Life is crazy - it can be dammed up and unchanging for months, years even. And then, overnight the dam bursts and you find yourself trying to tread water in a sea of change.
We've been busy here in North Carolina, just as all of you have. This week our Bible study was on Wednesday night (as opposed to the normal Tuesday night) - along with a pool party and some good food. I've been tapped to teach next week's lesson, which I pray will be well. I also have an article for Tyndale due Monday. Busy, but no big deal - the kids sleep longer than I do, after all. Then yesterday before lunch it happened. The dam cracked and burst with the ringing of a phone.
"May I please speak to Scott Lyons?"
"This is he," I answered.
It was the local community college asking if I would teach a couple of writing classes this semester (scary and funny all at once, huh?) - probably the following semesters as well. Classes start today. I wouldn't be able to start, at the earliest, until Monday.

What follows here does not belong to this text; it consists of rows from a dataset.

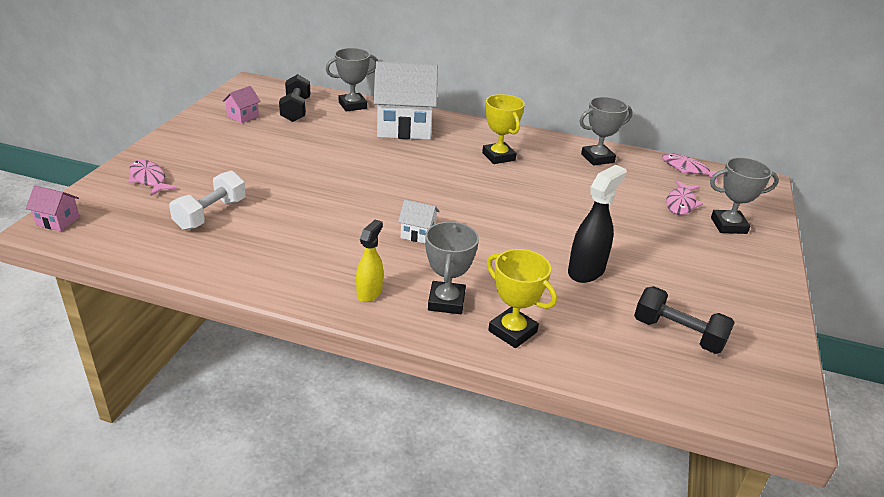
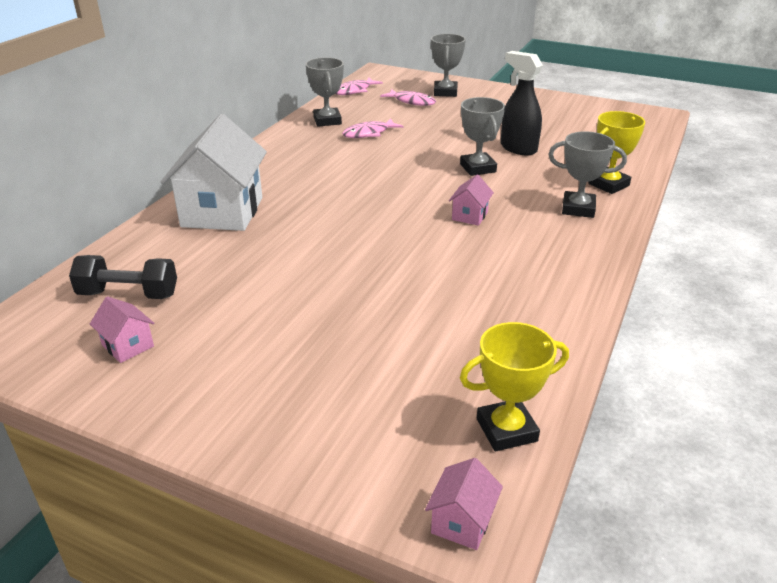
camera: 80 degrees left, 0 degrees up
pink fish [128,160,177,196] -> pink fish moved to [342,118,403,138]
white dumbbell [169,170,246,230] -> none
grey trophy [326,48,378,112] -> grey trophy moved to [460,97,505,176]
yellow spray bottle [356,220,383,302] -> none
white house [398,200,440,243] -> pink house [449,174,494,226]
yellow trophy [482,94,525,164] -> yellow trophy moved to [460,322,569,451]
black dumbbell [634,286,735,354] -> none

One class is during the lunch hour, which I would have to arrange childcare for about an hour and a half on M, W, and F. The other class is M and W evenings.
I hung up the phone and it crossed my mind to say nothing to Laura about it and tell the community college No. That's a typical response from me - I've never done it, but I'm tempted to time and again. Change is hard - especially change that is going to complicate my life. But the job would be a foot in the door, it would be good experience, and it would be extra cash. All positive things. It would be busy. It would be hard. But I'm more afraid of what might happen if I passed up opportunities such as these that are dropped in my lap.
As I left for my dentist appointment, I got the mail. At the bottom of the pile was a packet of more freelance work. I'm telling you, when the dam breaks, it breaks.
I have to run by the community college this afternoon and meet with the lady who called yesterday. I'll find out more information then. Anyway, here it goes.
Sometimes I'm simply swept over by the sheer gaiety of life.